__Directions for this task__
Wherever the string "Rueland" shows up in the data below, copy the whole line.

(Collection entries)
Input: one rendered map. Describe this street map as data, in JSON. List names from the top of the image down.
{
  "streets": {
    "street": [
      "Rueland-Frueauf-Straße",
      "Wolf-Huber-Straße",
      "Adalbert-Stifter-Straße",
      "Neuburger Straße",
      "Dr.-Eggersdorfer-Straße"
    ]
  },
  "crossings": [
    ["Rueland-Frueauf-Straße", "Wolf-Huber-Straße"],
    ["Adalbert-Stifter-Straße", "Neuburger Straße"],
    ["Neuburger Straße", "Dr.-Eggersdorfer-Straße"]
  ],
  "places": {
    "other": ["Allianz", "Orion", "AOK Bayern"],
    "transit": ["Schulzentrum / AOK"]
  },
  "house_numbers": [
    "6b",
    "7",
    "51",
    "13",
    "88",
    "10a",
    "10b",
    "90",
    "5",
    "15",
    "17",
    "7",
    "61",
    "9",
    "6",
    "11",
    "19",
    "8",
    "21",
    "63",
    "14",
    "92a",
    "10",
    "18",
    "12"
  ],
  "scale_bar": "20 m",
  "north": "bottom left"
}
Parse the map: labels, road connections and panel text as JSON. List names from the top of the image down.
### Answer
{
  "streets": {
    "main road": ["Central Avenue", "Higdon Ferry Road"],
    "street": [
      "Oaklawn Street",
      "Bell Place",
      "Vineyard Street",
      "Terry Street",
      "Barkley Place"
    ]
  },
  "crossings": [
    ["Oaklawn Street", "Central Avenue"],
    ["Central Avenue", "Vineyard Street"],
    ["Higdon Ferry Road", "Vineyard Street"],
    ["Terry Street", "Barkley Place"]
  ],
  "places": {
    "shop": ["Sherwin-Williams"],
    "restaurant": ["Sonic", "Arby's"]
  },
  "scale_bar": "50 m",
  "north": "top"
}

__Solution for this task__
      "Rueland-Frueauf-Straße",
    ["Rueland-Frueauf-Straße", "Wolf-Huber-Straße"],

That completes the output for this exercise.